Kemarahan, dendam, sakit hati dan perasaan negatif lain adalah pemicu sebuah pembunuhan badan.
Tuhan memanggil kita untuk membuang segala perasaan negatif yang merupakan dosa di mata Allah, walau belum merupakan tindakan yang kelihatan di mata sesama (Efesus 4:26; Kolose 3:8).
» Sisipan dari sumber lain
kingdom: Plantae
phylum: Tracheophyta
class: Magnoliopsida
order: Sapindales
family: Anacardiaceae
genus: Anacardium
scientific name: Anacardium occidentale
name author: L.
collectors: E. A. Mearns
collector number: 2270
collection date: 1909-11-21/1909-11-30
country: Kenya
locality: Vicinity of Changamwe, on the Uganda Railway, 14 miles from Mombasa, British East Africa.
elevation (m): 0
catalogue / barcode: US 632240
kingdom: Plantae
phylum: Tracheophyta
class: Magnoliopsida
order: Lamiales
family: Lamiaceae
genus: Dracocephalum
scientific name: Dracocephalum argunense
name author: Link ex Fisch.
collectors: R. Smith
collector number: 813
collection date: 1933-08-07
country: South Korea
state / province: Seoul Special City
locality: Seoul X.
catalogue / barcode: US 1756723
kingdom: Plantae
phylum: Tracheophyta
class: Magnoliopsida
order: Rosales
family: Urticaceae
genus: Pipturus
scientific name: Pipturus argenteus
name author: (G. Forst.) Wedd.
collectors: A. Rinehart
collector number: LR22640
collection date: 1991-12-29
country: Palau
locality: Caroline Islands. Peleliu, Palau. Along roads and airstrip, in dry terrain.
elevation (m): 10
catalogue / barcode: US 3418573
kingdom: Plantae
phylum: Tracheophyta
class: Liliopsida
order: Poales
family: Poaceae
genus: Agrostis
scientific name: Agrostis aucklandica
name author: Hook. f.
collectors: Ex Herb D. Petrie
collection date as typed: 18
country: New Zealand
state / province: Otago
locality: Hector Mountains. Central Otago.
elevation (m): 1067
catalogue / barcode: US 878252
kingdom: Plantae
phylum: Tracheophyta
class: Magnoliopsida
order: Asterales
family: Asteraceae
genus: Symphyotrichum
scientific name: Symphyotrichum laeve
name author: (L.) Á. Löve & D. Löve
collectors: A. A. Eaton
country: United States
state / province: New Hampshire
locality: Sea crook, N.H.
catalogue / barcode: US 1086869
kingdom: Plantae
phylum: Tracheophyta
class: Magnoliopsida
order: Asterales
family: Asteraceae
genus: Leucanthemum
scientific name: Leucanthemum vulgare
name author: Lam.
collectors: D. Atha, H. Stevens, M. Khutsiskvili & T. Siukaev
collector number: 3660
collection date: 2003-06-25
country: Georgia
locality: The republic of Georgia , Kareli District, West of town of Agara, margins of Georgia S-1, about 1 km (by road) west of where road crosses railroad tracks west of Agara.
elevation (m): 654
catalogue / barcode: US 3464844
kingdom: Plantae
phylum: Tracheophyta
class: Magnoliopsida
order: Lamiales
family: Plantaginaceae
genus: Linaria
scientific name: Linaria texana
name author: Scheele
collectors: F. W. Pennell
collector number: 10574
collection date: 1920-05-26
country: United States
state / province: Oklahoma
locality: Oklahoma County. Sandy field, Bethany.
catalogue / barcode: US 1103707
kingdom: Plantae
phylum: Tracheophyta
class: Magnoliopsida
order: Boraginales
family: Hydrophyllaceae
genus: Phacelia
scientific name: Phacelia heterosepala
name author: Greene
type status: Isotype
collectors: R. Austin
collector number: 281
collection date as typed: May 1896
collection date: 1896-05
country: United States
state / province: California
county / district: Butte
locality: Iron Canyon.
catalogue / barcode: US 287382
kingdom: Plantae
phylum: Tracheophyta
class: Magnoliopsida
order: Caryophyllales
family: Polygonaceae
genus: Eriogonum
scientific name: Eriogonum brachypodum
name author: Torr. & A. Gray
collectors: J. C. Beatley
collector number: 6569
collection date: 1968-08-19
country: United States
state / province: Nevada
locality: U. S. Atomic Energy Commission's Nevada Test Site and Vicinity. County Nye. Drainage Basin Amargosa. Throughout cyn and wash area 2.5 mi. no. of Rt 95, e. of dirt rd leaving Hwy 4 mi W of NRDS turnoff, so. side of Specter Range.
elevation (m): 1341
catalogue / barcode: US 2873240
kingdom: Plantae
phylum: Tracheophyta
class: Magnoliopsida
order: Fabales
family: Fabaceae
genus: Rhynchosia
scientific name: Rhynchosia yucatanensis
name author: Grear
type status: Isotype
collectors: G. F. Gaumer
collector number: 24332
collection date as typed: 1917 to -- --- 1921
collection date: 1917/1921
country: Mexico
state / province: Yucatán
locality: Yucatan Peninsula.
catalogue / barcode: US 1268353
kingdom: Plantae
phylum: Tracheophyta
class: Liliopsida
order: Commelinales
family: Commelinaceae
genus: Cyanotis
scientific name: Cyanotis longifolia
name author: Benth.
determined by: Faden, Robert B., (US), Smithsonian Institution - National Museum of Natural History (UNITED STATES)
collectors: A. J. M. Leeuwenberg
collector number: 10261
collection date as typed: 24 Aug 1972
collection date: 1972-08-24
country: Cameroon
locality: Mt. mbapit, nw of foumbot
Tuhan menguji batin, artinya Ia sangat mempersoalkan keadaan batiniah seseorang. Ia memperkarakan keadaan batiniah seseorang. Tentu Tuhan menghendaki agar sikap batiniah kita sesuai dengan apa yang diinginkan-Nya.
Ia bukan saja mampu menangkap dosa-dosa lahiriah yang dilakukan manusia pada umumnya (secara lahiriah), tetapi Ia juga sanggup menangkap gerak perasaan yaitu sikap batin yang tidak lurus di mata-Nya.
Orang Kristen yang dewasa akan mempersoalkan bukan saja dosa-dosa umum yang dikenal orang beragama, tetapi sikap batinnya yang tidak menyukakan hati-Nya.
Mari kita berusaha untuk mengerti apa yang diinginkan Tuhan berkenaan dengan sikap hati kita yang masih bengkok di mata-Nya.
Jangan hanya berusaha untuk membenahi perbuatan lahiriah kita namun perbaiki juga sikap batiniah kita.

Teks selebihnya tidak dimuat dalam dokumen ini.